The International Olympic Committee (IOC) and Intel are working together to host the Intel World Open, a tournament that’ll take place just before the 2020 Summer Olympics begin in Tokyo.

The tournament will be featuring two games: Rocket League and Street Fighter V.


Each game’s tournament will have a prize pool of US$250,000, which makes the grand total half a million dollars. The World Open finals will be hosted at Tokyo’s Zepp DiverCity from 22 July to 24 July 2020, ending on the same day as the Olympics 2020 kick-off.

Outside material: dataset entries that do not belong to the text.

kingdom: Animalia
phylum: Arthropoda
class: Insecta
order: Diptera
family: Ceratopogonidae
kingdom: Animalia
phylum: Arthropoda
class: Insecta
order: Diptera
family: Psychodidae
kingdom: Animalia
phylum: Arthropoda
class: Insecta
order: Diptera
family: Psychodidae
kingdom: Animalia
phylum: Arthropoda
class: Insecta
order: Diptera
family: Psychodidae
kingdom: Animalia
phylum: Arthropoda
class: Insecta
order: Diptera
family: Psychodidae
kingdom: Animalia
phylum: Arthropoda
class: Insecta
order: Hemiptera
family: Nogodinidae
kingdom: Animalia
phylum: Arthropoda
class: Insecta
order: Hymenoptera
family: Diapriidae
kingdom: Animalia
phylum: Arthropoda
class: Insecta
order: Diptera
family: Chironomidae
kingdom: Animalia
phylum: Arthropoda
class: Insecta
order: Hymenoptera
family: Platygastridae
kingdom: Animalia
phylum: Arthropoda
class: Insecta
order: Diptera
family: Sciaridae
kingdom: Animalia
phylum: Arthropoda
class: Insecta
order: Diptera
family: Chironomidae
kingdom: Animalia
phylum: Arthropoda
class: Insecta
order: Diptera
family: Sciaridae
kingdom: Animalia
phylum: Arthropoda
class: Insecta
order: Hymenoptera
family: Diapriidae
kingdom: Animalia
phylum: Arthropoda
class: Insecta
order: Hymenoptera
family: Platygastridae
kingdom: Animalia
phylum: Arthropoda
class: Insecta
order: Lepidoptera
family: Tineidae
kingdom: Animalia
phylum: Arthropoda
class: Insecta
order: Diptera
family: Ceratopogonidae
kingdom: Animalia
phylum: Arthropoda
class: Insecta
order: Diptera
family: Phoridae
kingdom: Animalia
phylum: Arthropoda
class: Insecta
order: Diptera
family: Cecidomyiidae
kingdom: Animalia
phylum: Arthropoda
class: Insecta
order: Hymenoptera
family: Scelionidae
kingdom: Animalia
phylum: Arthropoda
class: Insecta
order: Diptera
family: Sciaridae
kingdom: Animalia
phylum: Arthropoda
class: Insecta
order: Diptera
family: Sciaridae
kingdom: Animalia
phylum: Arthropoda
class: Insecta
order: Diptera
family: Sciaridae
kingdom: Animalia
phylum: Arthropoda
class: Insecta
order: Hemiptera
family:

Just like games at the Olympics, participants of the Intel World Open will have a chance to represent their countries. A live qualifying event will be held in Katowice, Poland in June to determine who gets to compete in Tokyo.

This isn’t the first Intel is working together with the IOC for an esports event tied to the Olympics. Last year, the two collaborated to host the Intel Extreme Masters (IEM) PyeongChang which happened right before the 2018 Winter Olympics in South Korea.

So this could be seen as an improvement in how the IOC perceives esports. Seeing as how only Starcraft II was played at IEM PyeongChang, having more accessible games like Rocket League and SFV shows a clear desire to pull in a bigger crowd.


Rocket League is basically football with cars while SFV is… well, it’s a game about people hitting each other. Even the most clueless spectator would be able to understand these games in mere minutes.

“These two titles are something that the average consumer or audience member can look at and get what’s going on, and that’s unfortunately not always the case in esports. So that makes a lot of sense to work with these two partners.”

– Mark Subotnick, Intel director of business development for games and esports.

There’s no doubt that the Intel World Open will open up esports to a much broader audience. It’ll definitely help in improving public perception of how esports athletes aren’t simply “gamers wasting their time”.


For a game like Rocket League, it’s a gigantic opportunity to grow its player base. Coupled together with players forming national teams, it could be the gateway to more Rocket League tournaments that resemble the consistency and style of traditional sports played by national teams.

“It’s something different. We haven’t really done anything like this before, and it’s something our fans have been asking for for a really, really long time—to have national pride on the line whenever they’re playing Rocket League.”

– Jeremy Dunham, VP of Publishing at Psyonix.

Needless to say, I’m super excited to see video games and esports get more exposure in the eyes of the world. Most esports pundits have predicted this was inevitable when observing how big esports have become. I’m just happy that I’m alive to witness entire stadiums cheer for people playing Street Fighter V.

For those of you interested in taking part, now would be a good time to start practicing. The sports ministries/departments of governments around the world should also be paying attention and getting their national esports teams ready.

The information and quotes from this article were first reported by The Esports Observer.